Словно спохватившись, что заспалось, что двадцать дней суши, пожалуй, чересчур, небо разверзло хляби и вылило на изождавшуюся землю все, что имело, чем запаслось. Через край, ударно, в опрокид. Улицы мгновенно заполнились, стали как мелкие быстрые реки. Вода поднялась и заплескалась, облизывая кромки тротуаров. Редкие ранние машины тотчас остановились, выбрав местечко повыше. Рабочие, спешившие на смену, пенсионеры, которым при любой погоде не спится, и все случайные, как Ржагин, попрятались под навесы, выглядывая настороженно и пугливо.
Завидев пробирающуюся по брюхо в воде черную «Волгу», Иван не раздумывая рванулся наперерез. И ему повезло — водителю «как штык» надо было попасть в порт, чтобы встретить шефа, и они сговорились. Иван согласился, почти не торгуясь.
Водитель, молодой парень, беспрерывно матерился, объезжая по верхам, по тротуарам, застрявшие или с ночи оставленные автобусы, грузовики, жалкие легковухи. Ржагин, сидя рядом, удовлетворенно крякал, когда им удавалось благополучно миновать, казалось, непроезжее место, озерцо или огромную желтую лужу. Пытался подсказывать, да все неудачно, лучше справа, а водитель обходил непременно слева, эту бы с ходу, а они сбавляли и проплывали медленно, на первой, предельно осторожно. Профессионал, радовался Иван, как работает, как работает, дьявол, смотреть любо-дорого.
За городом вода спа́ла. Двигались приметно быстрее, однако по-прежнему одни, никто из других водителей не рисковал.
Дождь редел — дворники теперь за мах успевали очистить стекла.
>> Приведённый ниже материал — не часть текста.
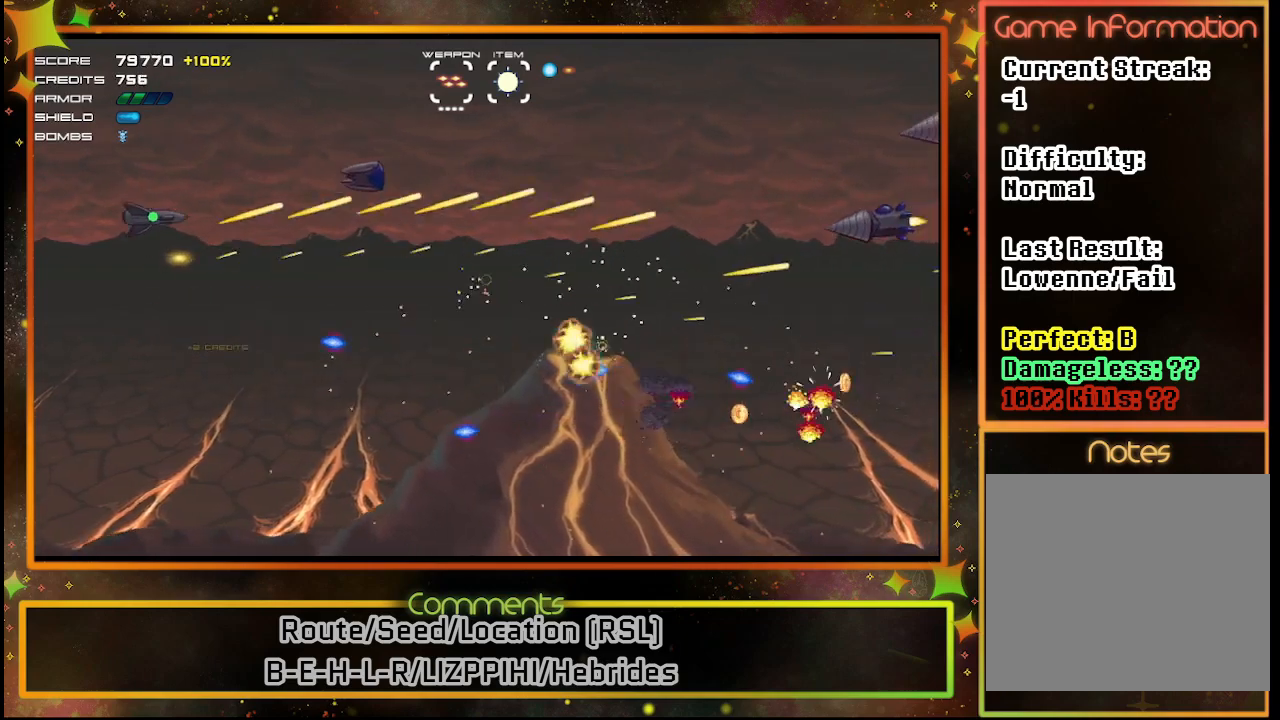
{"buttons": ["SQUARE", "DPAD_DOWN"], "left_stick": "center", "events": [[300, "DPAD_UP", "up"], [350, "DPAD_LEFT", "up"], [383, "DPAD_DOWN", "down"]]}
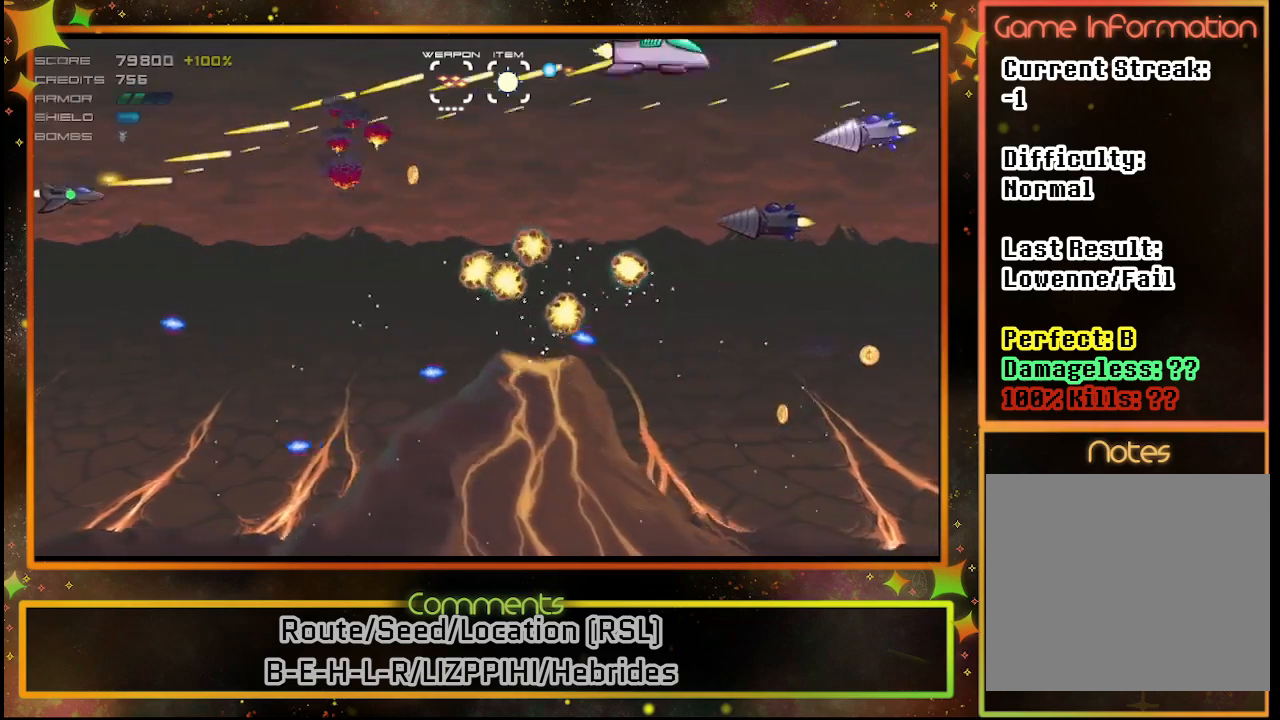
{"buttons": ["SQUARE"], "left_stick": "center", "events": [[100, "DPAD_DOWN", "up"]]}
По прибытии Иван хотел было накинуть сверху, но шофер лишнего не взял. Здесь уже капал обыкновенный летний — гроза бомбила город. Торопись, сказал водитель, вон твой «Комсомолец», скоро отчалит. Опоздаешь, еще пять суток придется куковать.
— Так ходит?
— По деревням же.
— Один на весь Байкал?
— Да рви ты, чудо! Уйдет!
И Иван припустил по лужам.
Взял билет до ближайшего приморского поселка, поднялся на палубу и, учтя опыт «Бессарабии», сразу занял место возле теплой трубы.
Сигареты не успел выкурить, как «Комсомолец», хрипло прогудев, начал неуклюже отчаливать.
Дождь совсем ослабел, в воздухе висела густая морось. Было мглисто и серо.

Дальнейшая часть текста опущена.